El decreto que en marzo declaró la emergencia sanitaria por la COVID-19 en Colombia, encuentra a las comunidades sumidas en una profunda crisis humanitaria como consecuencia del histórico abandono por parte de los sucesivos gobiernos, cuya única respuesta al conflicto ha sido aumentar la presencia de fuerzas militares especiales, medida que se ha demostrado ineficaz. El conflicto armado y los asesinatos no han cesado durante la “Cuarentena por la vida”, como la ha denominado el Gobierno colombiano. Paradójicamente, al tener que permanecer en sus viviendas, las defensoras y defensores de derechos humanos se han convertido, de esta forma, en blancos fáciles de ubicar. Según la organización Indepaz, sólo en este periodo 66 han sido asesinadas en el país.

Acostumbrados a resistir desde hace más 500 años, los pueblos indígenas han desarrollado estrategias milenarias para la protección de la vida y del territorio: la Guardia Indígena, figura emblemática, es una propuesta pacífica que vela por el cuidado de las comunidades y ejerce control territorial. En estos momentos contienen el paso de empresas y actores armados a las zonas que habitan ancestralmente.

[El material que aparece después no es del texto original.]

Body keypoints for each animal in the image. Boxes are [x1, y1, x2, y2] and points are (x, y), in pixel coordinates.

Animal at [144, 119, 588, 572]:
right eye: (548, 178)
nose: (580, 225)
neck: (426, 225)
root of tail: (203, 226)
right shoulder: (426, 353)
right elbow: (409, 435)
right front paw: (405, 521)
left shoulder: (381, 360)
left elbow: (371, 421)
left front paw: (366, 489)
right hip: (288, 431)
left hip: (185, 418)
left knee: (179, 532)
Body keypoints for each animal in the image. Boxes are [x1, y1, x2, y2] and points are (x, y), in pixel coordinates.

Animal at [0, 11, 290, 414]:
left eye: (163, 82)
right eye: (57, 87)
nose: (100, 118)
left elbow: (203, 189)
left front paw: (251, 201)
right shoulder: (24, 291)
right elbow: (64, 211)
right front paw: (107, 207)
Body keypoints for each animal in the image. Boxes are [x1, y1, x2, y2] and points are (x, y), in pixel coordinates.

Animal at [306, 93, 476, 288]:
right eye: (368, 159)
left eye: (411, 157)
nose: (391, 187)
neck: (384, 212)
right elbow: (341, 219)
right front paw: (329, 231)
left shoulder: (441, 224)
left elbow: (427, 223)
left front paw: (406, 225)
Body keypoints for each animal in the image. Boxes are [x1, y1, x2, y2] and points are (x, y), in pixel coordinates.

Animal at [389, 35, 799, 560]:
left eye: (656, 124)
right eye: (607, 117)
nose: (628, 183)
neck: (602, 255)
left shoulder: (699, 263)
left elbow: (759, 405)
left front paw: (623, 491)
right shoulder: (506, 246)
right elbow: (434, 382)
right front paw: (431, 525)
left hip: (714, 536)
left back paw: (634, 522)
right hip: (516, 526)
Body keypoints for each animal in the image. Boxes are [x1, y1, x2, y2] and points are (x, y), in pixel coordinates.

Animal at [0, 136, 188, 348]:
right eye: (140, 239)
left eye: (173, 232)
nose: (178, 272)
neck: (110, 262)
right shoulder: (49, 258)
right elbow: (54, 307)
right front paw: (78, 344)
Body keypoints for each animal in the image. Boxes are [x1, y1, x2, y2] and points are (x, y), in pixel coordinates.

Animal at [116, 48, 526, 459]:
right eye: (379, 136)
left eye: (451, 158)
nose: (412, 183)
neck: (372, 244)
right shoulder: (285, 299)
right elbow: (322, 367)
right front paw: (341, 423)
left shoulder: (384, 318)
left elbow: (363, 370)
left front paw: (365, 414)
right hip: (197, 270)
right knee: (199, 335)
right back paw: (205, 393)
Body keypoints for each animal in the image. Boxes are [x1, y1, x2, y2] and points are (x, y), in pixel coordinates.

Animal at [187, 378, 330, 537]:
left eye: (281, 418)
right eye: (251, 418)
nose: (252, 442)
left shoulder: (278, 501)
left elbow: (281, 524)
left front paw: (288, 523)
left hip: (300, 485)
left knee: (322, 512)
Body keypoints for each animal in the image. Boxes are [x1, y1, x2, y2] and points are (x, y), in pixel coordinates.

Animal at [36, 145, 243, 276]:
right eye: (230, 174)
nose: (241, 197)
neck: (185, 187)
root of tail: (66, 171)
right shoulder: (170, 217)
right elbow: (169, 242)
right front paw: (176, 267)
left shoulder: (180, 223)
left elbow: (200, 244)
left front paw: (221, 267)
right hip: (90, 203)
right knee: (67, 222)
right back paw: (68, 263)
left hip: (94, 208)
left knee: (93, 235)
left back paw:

Si a las violencias derivadas del conflicto y al despojo territorial basado en un modelo de ‘desarrollo’ impulsado por el capital y las empresas multinacionales, sumamos la expansión del virus, la situación de exterminio que ahora viven los pueblos indígenas puede convertirse en un drama mundial.

El liderazgo indígena ha denunciado y exigido sus derechos a nivel nacional e internacional, ha visibilizado las violencias que viven, así como sus estrategias de resistencia, y ha tejido redes de solidaridad política a un lado y al otro del charco. El mundo vivía una crisis sistémica antes de que la aparición de la COVID-19 agudizara los impactos sobre las poblaciones que ya se encontraban en situación de precariedad y vulnerabilidad. El reto es global. Por eso, hoy, el líder indígena de la OIA que participa en el Programa Vasco Protección nos interpela: Si ya todos saben que nos están matando, ¿qué más podemos hacer para seguir viviendo?